SQLAnvil Cloud exposes an MCP server (Model Context Protocol, Streamable HTTP) so AI agents can operate and debug your hosted projects directly: inspect run history, pull a failure’s executed SQL and verbatim warehouse errors, trigger workflow runs, cut releases, and refresh catalogs.

It is deliberately not an authoring surface — you edit and compile your project in your own repo with your own tools. The MCP covers what’s hosted: runs, workflows, releases, and their state.

  1. Create a personal API token at app.sqlanvil.com → API tokens (shown once).
  2. Add the server to Claude Code:
Terminal window
claude mcp add --transport http sqlanvil https://app.sqlanvil.com/api/mcp \
--header "Authorization: Bearer sa_…"

Any MCP client that speaks Streamable HTTP works the same way.

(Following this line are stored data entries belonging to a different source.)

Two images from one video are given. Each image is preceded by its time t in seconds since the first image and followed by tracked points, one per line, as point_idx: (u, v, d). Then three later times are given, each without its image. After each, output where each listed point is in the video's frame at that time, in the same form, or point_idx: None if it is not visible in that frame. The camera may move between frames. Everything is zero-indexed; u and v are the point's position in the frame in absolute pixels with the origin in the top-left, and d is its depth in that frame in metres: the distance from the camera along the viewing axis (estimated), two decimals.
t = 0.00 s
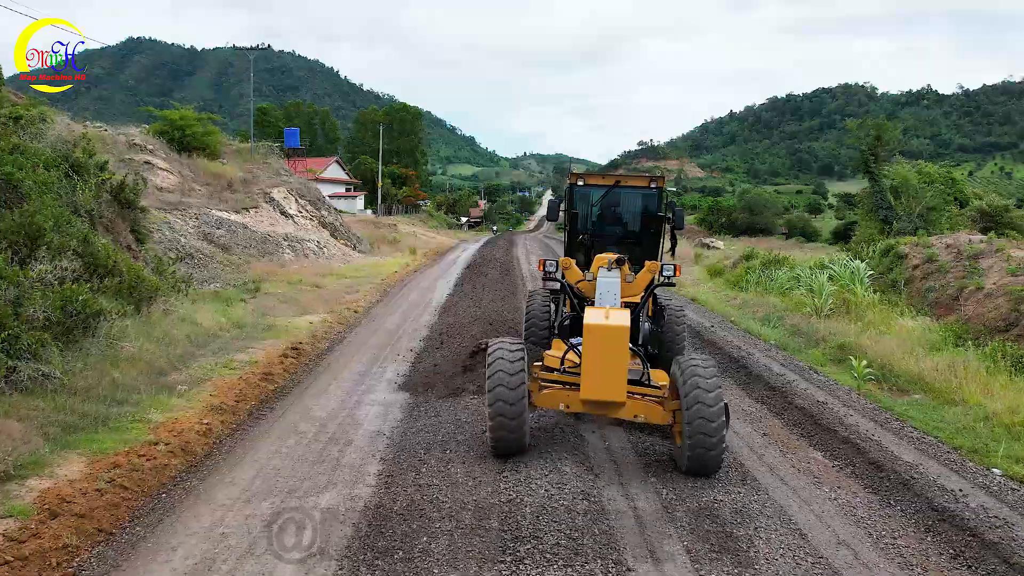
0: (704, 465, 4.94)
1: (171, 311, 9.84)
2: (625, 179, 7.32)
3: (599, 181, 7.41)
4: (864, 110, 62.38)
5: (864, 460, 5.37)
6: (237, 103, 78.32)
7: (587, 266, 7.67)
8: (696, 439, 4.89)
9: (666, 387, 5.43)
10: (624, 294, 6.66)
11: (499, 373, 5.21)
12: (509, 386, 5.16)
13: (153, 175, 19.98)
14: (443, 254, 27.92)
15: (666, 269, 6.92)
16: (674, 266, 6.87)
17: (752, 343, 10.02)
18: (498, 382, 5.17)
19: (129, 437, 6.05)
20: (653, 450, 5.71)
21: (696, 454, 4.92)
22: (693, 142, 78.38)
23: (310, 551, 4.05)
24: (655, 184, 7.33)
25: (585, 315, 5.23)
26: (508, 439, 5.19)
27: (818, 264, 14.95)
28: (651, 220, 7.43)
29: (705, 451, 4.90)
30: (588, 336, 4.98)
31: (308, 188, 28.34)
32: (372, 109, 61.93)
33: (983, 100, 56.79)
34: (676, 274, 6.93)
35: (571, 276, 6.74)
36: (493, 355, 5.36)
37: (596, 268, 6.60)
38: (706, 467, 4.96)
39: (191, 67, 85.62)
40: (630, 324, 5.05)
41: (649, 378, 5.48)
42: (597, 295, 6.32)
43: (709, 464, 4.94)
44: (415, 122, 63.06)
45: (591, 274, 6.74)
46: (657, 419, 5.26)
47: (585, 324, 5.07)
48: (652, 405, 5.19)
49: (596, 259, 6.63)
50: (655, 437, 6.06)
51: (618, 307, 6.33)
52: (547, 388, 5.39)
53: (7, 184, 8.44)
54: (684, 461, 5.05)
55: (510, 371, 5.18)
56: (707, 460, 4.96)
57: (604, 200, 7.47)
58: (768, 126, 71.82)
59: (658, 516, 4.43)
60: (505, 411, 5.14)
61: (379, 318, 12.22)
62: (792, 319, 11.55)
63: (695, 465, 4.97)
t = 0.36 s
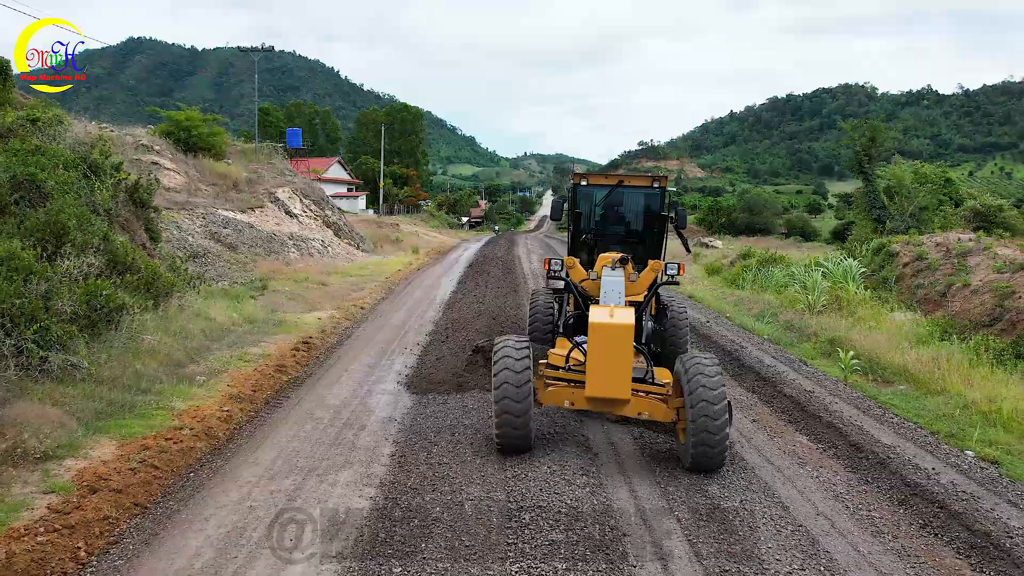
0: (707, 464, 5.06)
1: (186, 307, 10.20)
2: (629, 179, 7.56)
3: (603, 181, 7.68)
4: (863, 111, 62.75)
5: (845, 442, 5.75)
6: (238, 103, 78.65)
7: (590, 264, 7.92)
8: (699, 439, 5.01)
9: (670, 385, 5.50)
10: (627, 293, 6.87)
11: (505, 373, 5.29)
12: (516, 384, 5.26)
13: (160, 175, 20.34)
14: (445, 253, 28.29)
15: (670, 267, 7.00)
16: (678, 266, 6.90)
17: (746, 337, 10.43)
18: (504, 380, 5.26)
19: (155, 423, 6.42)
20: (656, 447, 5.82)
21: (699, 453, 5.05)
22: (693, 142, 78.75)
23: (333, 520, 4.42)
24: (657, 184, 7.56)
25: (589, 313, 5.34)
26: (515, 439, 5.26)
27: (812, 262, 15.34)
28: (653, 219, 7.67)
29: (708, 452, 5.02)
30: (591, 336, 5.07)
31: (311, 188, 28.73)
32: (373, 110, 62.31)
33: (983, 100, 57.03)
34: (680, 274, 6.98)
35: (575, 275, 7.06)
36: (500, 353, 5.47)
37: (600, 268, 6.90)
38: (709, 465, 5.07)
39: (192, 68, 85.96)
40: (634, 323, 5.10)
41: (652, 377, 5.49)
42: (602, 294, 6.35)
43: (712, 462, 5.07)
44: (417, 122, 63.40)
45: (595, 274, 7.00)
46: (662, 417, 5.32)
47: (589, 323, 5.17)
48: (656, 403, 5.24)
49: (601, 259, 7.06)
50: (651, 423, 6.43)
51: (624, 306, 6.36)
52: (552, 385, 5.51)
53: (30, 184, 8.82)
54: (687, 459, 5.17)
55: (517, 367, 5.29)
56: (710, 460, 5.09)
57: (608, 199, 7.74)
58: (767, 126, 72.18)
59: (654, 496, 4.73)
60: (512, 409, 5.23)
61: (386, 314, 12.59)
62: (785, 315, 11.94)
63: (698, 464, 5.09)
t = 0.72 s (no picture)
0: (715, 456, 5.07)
1: (201, 303, 10.54)
2: (635, 180, 7.49)
3: (610, 183, 7.60)
4: (863, 111, 63.15)
5: (834, 428, 6.11)
6: (239, 104, 78.98)
7: (597, 265, 7.83)
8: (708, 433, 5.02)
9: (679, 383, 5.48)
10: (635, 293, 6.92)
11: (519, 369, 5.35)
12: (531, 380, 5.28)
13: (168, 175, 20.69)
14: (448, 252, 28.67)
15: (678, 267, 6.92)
16: (687, 266, 6.82)
17: (743, 333, 10.80)
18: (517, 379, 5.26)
19: (182, 411, 6.78)
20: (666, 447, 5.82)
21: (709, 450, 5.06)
22: (693, 142, 79.15)
23: (357, 497, 4.77)
24: (664, 185, 7.47)
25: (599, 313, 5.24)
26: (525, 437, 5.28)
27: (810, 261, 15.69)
28: (660, 220, 7.56)
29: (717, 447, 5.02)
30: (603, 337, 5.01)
31: (316, 188, 29.11)
32: (374, 110, 62.69)
33: (983, 100, 57.26)
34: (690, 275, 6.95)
35: (582, 275, 6.97)
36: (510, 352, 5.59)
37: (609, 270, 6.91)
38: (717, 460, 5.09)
39: (194, 69, 86.06)
40: (645, 323, 5.04)
41: (661, 376, 5.54)
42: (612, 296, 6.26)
43: (721, 460, 5.08)
44: (418, 123, 63.74)
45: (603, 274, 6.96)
46: (670, 416, 5.29)
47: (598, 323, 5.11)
48: (664, 402, 5.21)
49: (610, 259, 7.10)
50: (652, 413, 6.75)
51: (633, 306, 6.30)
52: (562, 385, 5.38)
53: (54, 185, 9.15)
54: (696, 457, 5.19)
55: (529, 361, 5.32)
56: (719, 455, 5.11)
57: (614, 201, 7.63)
58: (767, 126, 72.56)
59: (655, 477, 5.08)
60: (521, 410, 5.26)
61: (393, 311, 12.94)
62: (782, 312, 12.29)
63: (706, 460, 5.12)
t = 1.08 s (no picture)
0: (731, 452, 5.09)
1: (218, 300, 10.85)
2: (646, 181, 7.56)
3: (621, 184, 7.66)
4: (863, 112, 63.48)
5: (830, 417, 6.44)
6: (241, 104, 79.26)
7: (608, 266, 7.87)
8: (724, 429, 5.06)
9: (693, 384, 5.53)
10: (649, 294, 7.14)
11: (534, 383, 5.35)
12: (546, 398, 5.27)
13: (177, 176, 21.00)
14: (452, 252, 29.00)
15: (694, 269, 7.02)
16: (702, 267, 6.86)
17: (743, 329, 11.13)
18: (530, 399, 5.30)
19: (209, 402, 7.12)
20: (678, 445, 5.84)
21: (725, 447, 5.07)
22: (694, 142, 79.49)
23: (381, 479, 5.10)
24: (674, 185, 7.51)
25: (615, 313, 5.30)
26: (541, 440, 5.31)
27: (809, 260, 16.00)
28: (670, 220, 7.59)
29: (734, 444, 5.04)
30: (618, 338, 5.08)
31: (321, 189, 29.43)
32: (376, 111, 63.01)
33: (982, 101, 57.61)
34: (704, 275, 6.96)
35: (595, 275, 7.11)
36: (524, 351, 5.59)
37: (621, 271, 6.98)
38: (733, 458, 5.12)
39: (196, 69, 86.33)
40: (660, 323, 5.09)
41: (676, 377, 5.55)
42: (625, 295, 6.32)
43: (736, 460, 5.11)
44: (420, 123, 64.03)
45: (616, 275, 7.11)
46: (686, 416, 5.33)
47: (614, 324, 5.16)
48: (680, 402, 5.25)
49: (622, 259, 7.18)
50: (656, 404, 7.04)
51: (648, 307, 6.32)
52: (577, 385, 5.51)
53: (77, 186, 9.47)
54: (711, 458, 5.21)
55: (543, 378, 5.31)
56: (735, 455, 5.14)
57: (624, 201, 7.68)
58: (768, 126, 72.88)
59: (661, 460, 5.46)
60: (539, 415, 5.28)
61: (401, 309, 13.25)
62: (781, 309, 12.61)
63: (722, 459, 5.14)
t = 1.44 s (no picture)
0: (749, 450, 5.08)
1: (232, 298, 11.14)
2: (659, 181, 7.35)
3: (633, 184, 7.44)
4: (863, 112, 63.79)
5: (828, 408, 6.76)
6: (243, 105, 79.55)
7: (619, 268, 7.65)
8: (741, 427, 5.06)
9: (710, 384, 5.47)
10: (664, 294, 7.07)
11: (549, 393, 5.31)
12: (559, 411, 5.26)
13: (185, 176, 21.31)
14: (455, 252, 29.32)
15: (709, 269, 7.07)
16: (719, 268, 6.90)
17: (745, 326, 11.47)
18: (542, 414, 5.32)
19: (232, 393, 7.43)
20: (695, 446, 5.82)
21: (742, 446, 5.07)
22: (694, 142, 79.79)
23: (403, 464, 5.41)
24: (687, 187, 7.36)
25: (631, 314, 5.24)
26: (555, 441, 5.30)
27: (809, 259, 16.29)
28: (683, 222, 7.42)
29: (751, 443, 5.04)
30: (634, 338, 5.04)
31: (326, 189, 29.75)
32: (378, 112, 63.33)
33: (982, 101, 57.90)
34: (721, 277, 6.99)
35: (609, 276, 7.05)
36: (540, 353, 5.54)
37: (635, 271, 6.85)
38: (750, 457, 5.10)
39: (197, 70, 86.57)
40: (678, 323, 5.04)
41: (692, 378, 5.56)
42: (642, 295, 6.16)
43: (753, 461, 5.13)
44: (422, 124, 64.31)
45: (631, 275, 7.05)
46: (703, 417, 5.29)
47: (630, 324, 5.12)
48: (696, 403, 5.22)
49: (635, 260, 7.06)
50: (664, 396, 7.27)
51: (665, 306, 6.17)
52: (591, 386, 5.44)
53: (98, 187, 9.76)
54: (729, 458, 5.22)
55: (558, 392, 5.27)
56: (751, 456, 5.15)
57: (637, 202, 7.48)
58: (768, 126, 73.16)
59: (667, 445, 5.82)
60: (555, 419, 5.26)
61: (410, 307, 13.53)
62: (781, 307, 12.91)
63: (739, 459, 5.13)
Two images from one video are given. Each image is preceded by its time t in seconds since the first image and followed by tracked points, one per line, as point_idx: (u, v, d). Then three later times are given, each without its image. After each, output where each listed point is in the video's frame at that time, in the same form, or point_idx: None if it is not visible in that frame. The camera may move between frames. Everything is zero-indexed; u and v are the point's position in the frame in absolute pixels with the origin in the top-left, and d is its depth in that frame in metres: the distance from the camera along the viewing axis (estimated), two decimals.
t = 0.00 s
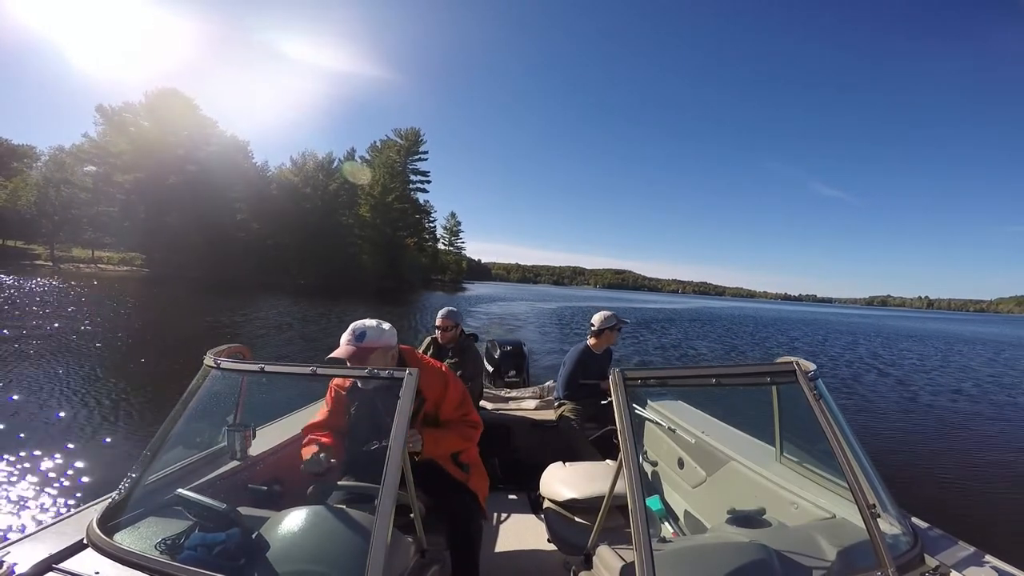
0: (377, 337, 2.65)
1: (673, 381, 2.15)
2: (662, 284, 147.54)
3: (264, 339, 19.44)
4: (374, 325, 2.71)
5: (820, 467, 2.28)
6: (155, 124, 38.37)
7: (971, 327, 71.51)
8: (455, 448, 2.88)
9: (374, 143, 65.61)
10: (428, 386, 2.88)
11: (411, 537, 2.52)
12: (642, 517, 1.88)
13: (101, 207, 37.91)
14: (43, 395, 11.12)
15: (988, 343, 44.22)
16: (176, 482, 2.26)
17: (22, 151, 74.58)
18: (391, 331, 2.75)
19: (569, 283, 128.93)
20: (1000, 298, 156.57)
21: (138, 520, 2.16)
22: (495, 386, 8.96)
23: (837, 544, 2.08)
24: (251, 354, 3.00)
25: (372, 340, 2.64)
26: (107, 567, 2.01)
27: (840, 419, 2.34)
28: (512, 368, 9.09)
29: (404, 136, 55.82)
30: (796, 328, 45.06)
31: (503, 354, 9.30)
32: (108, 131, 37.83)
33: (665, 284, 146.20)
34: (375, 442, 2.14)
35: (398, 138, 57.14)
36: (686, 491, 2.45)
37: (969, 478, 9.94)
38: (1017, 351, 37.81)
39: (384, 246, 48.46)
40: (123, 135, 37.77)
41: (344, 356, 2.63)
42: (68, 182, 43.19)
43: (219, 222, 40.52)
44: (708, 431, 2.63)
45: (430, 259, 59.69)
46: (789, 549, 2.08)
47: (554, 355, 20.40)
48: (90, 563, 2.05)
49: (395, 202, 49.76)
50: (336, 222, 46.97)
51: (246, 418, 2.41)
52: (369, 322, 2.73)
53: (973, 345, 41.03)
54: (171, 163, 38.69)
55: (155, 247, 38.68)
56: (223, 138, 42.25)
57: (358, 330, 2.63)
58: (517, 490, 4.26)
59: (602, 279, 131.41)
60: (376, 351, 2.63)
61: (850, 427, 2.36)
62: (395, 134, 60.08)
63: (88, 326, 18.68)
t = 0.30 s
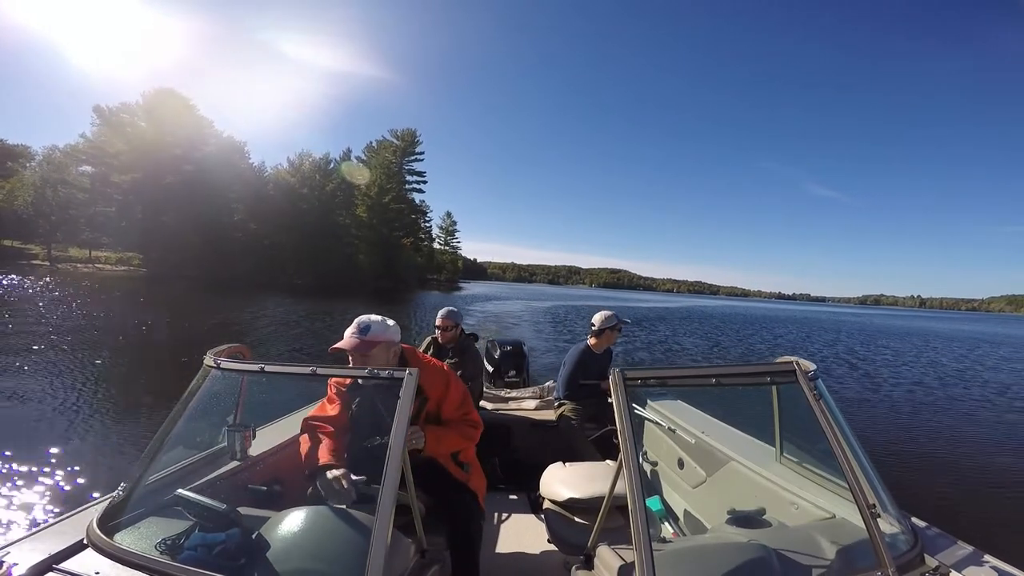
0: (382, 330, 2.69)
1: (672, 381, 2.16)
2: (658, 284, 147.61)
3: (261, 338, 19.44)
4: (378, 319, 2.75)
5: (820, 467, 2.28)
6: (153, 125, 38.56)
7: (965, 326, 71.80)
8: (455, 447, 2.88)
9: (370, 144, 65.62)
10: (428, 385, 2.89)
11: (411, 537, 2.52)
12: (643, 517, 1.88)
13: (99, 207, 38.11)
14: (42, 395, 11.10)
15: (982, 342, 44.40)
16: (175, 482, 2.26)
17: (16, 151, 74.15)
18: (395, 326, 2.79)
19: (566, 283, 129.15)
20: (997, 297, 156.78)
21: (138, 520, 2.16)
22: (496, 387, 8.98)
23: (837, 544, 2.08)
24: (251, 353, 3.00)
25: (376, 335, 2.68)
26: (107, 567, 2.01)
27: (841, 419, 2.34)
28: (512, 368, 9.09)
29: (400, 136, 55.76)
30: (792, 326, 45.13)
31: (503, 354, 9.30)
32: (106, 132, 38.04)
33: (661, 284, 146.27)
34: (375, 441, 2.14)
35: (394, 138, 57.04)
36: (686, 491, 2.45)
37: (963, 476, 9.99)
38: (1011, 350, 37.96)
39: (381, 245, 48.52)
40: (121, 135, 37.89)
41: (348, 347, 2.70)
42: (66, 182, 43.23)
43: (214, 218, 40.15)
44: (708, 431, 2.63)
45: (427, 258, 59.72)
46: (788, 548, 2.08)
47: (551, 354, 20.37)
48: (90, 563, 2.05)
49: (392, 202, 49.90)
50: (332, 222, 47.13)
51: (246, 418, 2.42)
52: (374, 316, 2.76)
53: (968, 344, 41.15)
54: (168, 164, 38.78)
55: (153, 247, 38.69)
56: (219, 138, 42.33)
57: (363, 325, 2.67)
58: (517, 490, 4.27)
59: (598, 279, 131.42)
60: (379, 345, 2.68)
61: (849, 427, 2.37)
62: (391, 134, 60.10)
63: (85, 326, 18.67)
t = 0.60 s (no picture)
0: (386, 329, 2.70)
1: (673, 381, 2.15)
2: (652, 284, 147.93)
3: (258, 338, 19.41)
4: (382, 318, 2.76)
5: (820, 467, 2.29)
6: (150, 125, 38.31)
7: (955, 325, 72.49)
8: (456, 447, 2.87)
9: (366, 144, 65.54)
10: (430, 384, 2.89)
11: (411, 537, 2.52)
12: (642, 516, 1.89)
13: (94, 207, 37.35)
14: (40, 396, 11.04)
15: (972, 340, 44.77)
16: (175, 482, 2.26)
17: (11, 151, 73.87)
18: (399, 325, 2.79)
19: (564, 283, 129.08)
20: (992, 296, 157.38)
21: (138, 520, 2.16)
22: (495, 387, 8.97)
23: (837, 544, 2.09)
24: (251, 353, 3.01)
25: (381, 334, 2.69)
26: (108, 567, 2.01)
27: (840, 420, 2.34)
28: (512, 368, 9.09)
29: (396, 137, 55.67)
30: (789, 326, 45.14)
31: (503, 354, 9.30)
32: (103, 132, 37.86)
33: (655, 284, 146.57)
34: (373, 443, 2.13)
35: (390, 138, 57.09)
36: (686, 491, 2.45)
37: (954, 473, 10.06)
38: (1002, 348, 38.25)
39: (377, 245, 48.52)
40: (117, 136, 37.89)
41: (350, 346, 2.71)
42: (62, 182, 43.07)
43: (211, 217, 40.35)
44: (708, 431, 2.63)
45: (423, 259, 59.75)
46: (789, 549, 2.08)
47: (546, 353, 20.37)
48: (91, 562, 2.05)
49: (388, 203, 50.00)
50: (330, 223, 47.28)
51: (246, 419, 2.42)
52: (378, 316, 2.77)
53: (958, 342, 41.50)
54: (165, 164, 38.62)
55: (149, 247, 38.62)
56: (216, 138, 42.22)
57: (367, 324, 2.68)
58: (517, 490, 4.28)
59: (593, 278, 131.66)
60: (382, 344, 2.68)
61: (849, 427, 2.37)
62: (387, 135, 60.07)
63: (81, 326, 18.56)
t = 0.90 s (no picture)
0: (393, 327, 2.72)
1: (673, 381, 2.16)
2: (647, 283, 147.99)
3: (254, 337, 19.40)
4: (388, 316, 2.77)
5: (820, 467, 2.29)
6: (142, 124, 38.79)
7: (947, 323, 72.75)
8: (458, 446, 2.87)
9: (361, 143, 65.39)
10: (433, 383, 2.89)
11: (411, 537, 2.52)
12: (643, 517, 1.88)
13: (88, 207, 37.74)
14: (40, 396, 11.06)
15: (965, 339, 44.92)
16: (176, 482, 2.26)
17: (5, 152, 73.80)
18: (404, 323, 2.80)
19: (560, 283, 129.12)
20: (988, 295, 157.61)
21: (138, 520, 2.16)
22: (496, 387, 8.97)
23: (838, 544, 2.08)
24: (252, 353, 3.02)
25: (387, 332, 2.70)
26: (108, 567, 2.02)
27: (840, 420, 2.34)
28: (512, 368, 9.08)
29: (391, 136, 55.36)
30: (786, 325, 45.15)
31: (503, 355, 9.29)
32: (97, 132, 38.25)
33: (649, 283, 146.68)
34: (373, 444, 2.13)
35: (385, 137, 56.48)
36: (686, 491, 2.45)
37: (945, 472, 10.13)
38: (995, 347, 38.40)
39: (373, 245, 48.49)
40: (112, 135, 38.11)
41: (356, 344, 2.73)
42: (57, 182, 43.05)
43: (206, 216, 40.43)
44: (708, 431, 2.63)
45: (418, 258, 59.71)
46: (789, 548, 2.08)
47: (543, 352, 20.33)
48: (91, 563, 2.06)
49: (383, 203, 49.90)
50: (325, 223, 47.19)
51: (246, 419, 2.43)
52: (384, 314, 2.79)
53: (951, 341, 41.67)
54: (159, 164, 39.02)
55: (144, 246, 38.64)
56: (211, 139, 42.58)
57: (372, 323, 2.69)
58: (518, 490, 4.28)
59: (588, 277, 131.78)
60: (388, 341, 2.70)
61: (850, 427, 2.37)
62: (382, 135, 60.02)
63: (77, 326, 18.57)
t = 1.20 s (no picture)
0: (397, 325, 2.72)
1: (673, 382, 2.16)
2: (640, 282, 148.59)
3: (249, 337, 19.31)
4: (392, 315, 2.78)
5: (819, 466, 2.29)
6: (139, 125, 38.32)
7: (934, 322, 73.63)
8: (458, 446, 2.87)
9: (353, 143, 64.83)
10: (435, 382, 2.90)
11: (411, 537, 2.52)
12: (643, 517, 1.89)
13: (83, 206, 37.01)
14: (38, 396, 11.04)
15: (951, 337, 45.53)
16: (176, 482, 2.26)
17: None
18: (408, 321, 2.81)
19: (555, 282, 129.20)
20: (979, 294, 158.71)
21: (138, 520, 2.16)
22: (496, 387, 8.95)
23: (838, 544, 2.08)
24: (252, 353, 3.02)
25: (392, 330, 2.71)
26: (108, 567, 2.02)
27: (840, 420, 2.35)
28: (512, 368, 9.07)
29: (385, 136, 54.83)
30: (780, 324, 45.28)
31: (503, 355, 9.29)
32: (91, 131, 37.82)
33: (641, 282, 147.25)
34: (373, 444, 2.13)
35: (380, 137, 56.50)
36: (685, 491, 2.46)
37: (934, 467, 10.23)
38: (987, 346, 38.60)
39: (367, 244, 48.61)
40: (105, 134, 37.79)
41: (360, 341, 2.75)
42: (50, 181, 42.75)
43: (201, 215, 40.37)
44: (708, 431, 2.63)
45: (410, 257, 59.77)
46: (789, 548, 2.08)
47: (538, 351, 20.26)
48: (92, 563, 2.06)
49: (378, 203, 49.99)
50: (320, 222, 47.15)
51: (246, 419, 2.42)
52: (388, 311, 2.79)
53: (938, 339, 42.14)
54: (154, 164, 38.71)
55: (139, 245, 38.31)
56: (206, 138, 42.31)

Revoking the token in the dashboard cuts access immediately.

ToolWhat it does
list_projects / get_projectYour projects; config, warehouse connection, per-branch catalogs
list_workflowsEach workflow’s selection, schedule, release mode, enabled state
list_runs / get_runRun history with filters; full per-action detail + log
get_run_failureThe debugging bundle: failed actions with executed SQL + verbatim errors
list_releasesPinned compilation snapshots (branch, environment, commit, core version)
run_workflow_nowEnqueue an immediate run; returns a run id to poll
cut_releaseCompile the branch head into a new pinned snapshot
refresh_catalogRecompile a branch’s tag/action/environment catalog
set_workflow_enabledPause or resume a workflow’s schedule

Runs are asynchronous: operate tools return a run_id immediately; poll get_run for the outcome (runs typically take one to a few minutes).

Graph-adjacent payloads reuse the engine’s own JSON forms — action targets as schema.name, compiled SQL as sqlanvil compile --json emits it — so an agent that already knows the CLI’s output needs no second vocabulary. Everything an MCP tool returns is data the dashboard already shows you, scoped to your account by your token.